Аманлык, ехавший сбоку, хмыкнул испуганно и поспешил удалиться от коляски.

– Не хватайся за мою бороду, проклятье твоему роду… – проговорил хан сквозь зубы.

– Простите, хан наш. Я не сообразил, что те двое на конях, может, вовсе не обиралы, а ваши любимые есаулы. Тогда им следовало понять, что хан, проливающий слезы, не хан, – вот смысл мной сказанного, ими слышанного. Что касается мудрости… я камешек, а мой народ гора. Если желаете, спрашивайте, отвечу, как умею.

– Послушаем, послушаем, – сказал хан вроде бы умиротворенно, развалясь на кожаном сиденье, будто и в самом деле собирался поболтать в дороге. – Говори… что является вместилищем слов?

Маман задумался, давая хану понять, как труден его вопрос. А хан усмехнулся, показывая, что этим доволен.

– Вместилище слов – человеческие уши, – сказал Маман. И вдруг добавил:– Но если бы уши могли услышать все, что они хотят, – лопнули бы, как баранья кишка, набитая колючками.
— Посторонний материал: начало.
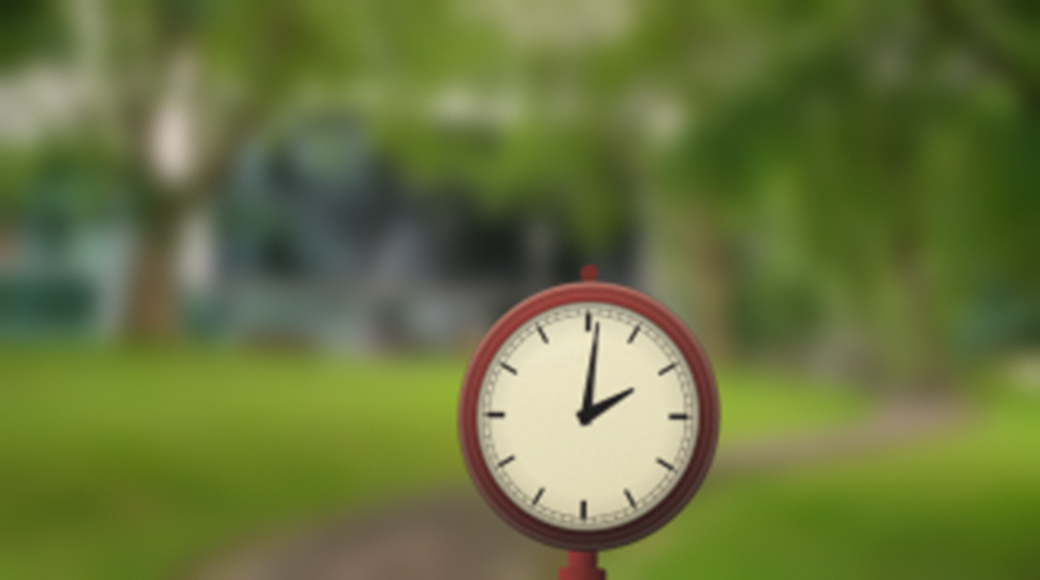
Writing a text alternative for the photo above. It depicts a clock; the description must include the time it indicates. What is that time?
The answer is 2:01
Это выговорилось само собой и было слишком прямо. Маман пожалел, что не удержался. Хан прикусил кончик уса, однако не выдал себя. Спросил мнимо лениво:

– Кто хозяин дороги, бий?

Тогда Маман понял, что Абулхаир-хану ничего не известно, решительно ничего, помимо того, что Глады-шев едет в Малый жуз. Нет, Митрий-туре не подарил хану ни единого слова из тех, что дарил Маману. Не дошло до ушей хана и слово тайного советника. Что же, и поделом! Это ему урок за то, что не сел с черными шапками за один стол.
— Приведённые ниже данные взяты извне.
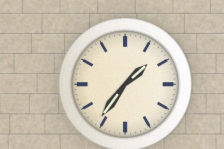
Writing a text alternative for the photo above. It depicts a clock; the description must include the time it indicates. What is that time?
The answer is 1:36
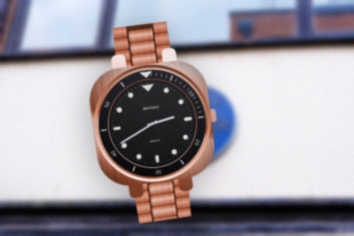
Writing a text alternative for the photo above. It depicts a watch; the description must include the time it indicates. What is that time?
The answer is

– Хозяин дороги – подкованное копыто, хан наш, – ответил Маман. – Оно убивает землю до смерти, а без дороги на земле жизни нет… – Подумал самую малость и кинулся очертя голову, словно с обрыва в воду:– Вы, хан наш, великое копыто… на великой дороге… Не знаю, что и мелю своим рабским языком.
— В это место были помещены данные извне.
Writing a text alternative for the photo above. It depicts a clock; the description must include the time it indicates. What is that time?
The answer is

Хан прищурился, словно говоря: знаешь, хитрец, знаешь.

Коляска сильно качнулась на ухабе, хан сердито сморщился.

– В чем же сила мудрости?

– В правде, хан наш.

– У нас с тобой разные правды, у меня – одна, у тебя – другая, – сказал хан. – Нет па земле одной правды, одна только на небе.

Маман промолчал, заметив себе, что эти слова стоит запомнить.

– Ну, а в чем сила хана? – спросил Абулхаир-хан, заворачиваясь поплотней в шубу.

– В войске? – ответил Маман вопросительно, стараясь угадать, к чему он клонит.

Хан засмеялся.

– Войско хана – его дастархан неистощимый, скот неисчислимый, бескрайние земли-луга… и слуги, всегда в поту, от зари до зари, от колыбели до могилы, ибо пот, бий мой, дороже крови.

«Пожалуй, – подумал Маман. – Потому ты и хан, что сильней всех мошной. А вот мой отец, батыр, – подумал Маман далее, – слаб мошной. Войско его сочтешь по пальцам. В чем же его сила? В сердце, в уме?.. – Маман стиснул зубы и сказал себе:– В том, что он не слуга хану. У Оразан-батыра – свой хан, им самим избранный. Его великий хан – многострадальный народ каракалпакский».

– О чем думаешь? Что у тебя такое на роже написано? – рыкнул внезапно Абулхаир.

– Свет… свет от лица великого нашего хана… – ответил Маман.

Абулхаир почувствовал иносказание, но не разгадал его и на минуту проникся словно бы новым злым и уважительным интересом к этому мужественному и неглупому, никак не глупому юнцу из родовитой, но оскудевшей, вдрызг разоренной, осиротевшей семьи… Для него, хана, он был выродком и уродом, был рабом. Был и будет! А ведь вот посажен раб им, ханом, на то место, где сидеть бы тайному советнику или по крайней мере поручику, и ведь усидел, усидел породистый пес, и не хан ему, а он хану загадывает загадки.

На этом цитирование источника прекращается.